What to work on:
Using the material that follows, identify and copy each line with the string "displays".

- - -

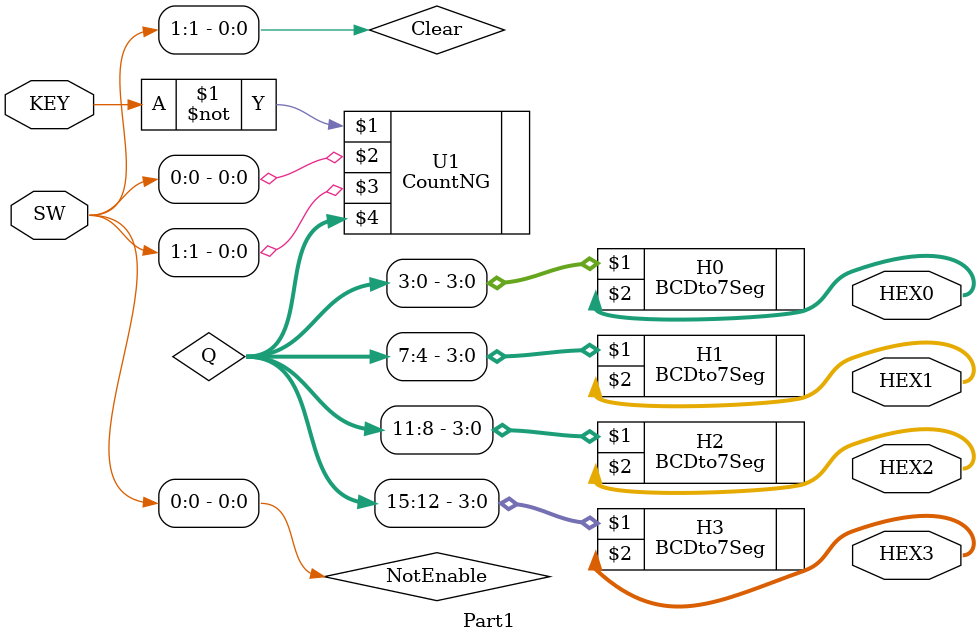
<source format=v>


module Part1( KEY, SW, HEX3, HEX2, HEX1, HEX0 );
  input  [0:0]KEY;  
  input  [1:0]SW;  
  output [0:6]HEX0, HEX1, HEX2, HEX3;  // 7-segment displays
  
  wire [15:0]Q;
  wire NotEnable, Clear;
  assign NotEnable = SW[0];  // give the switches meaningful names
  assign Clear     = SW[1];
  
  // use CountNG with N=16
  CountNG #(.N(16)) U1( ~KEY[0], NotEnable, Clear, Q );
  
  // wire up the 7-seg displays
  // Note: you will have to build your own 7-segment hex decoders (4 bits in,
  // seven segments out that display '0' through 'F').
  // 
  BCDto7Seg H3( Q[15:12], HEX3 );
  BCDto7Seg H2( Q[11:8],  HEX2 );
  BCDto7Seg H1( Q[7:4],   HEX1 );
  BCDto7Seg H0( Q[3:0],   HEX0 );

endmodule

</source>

- - -

Answer section:
  output [0:6]HEX0, HEX1, HEX2, HEX3;  // 7-segment displays
  // wire up the 7-seg displays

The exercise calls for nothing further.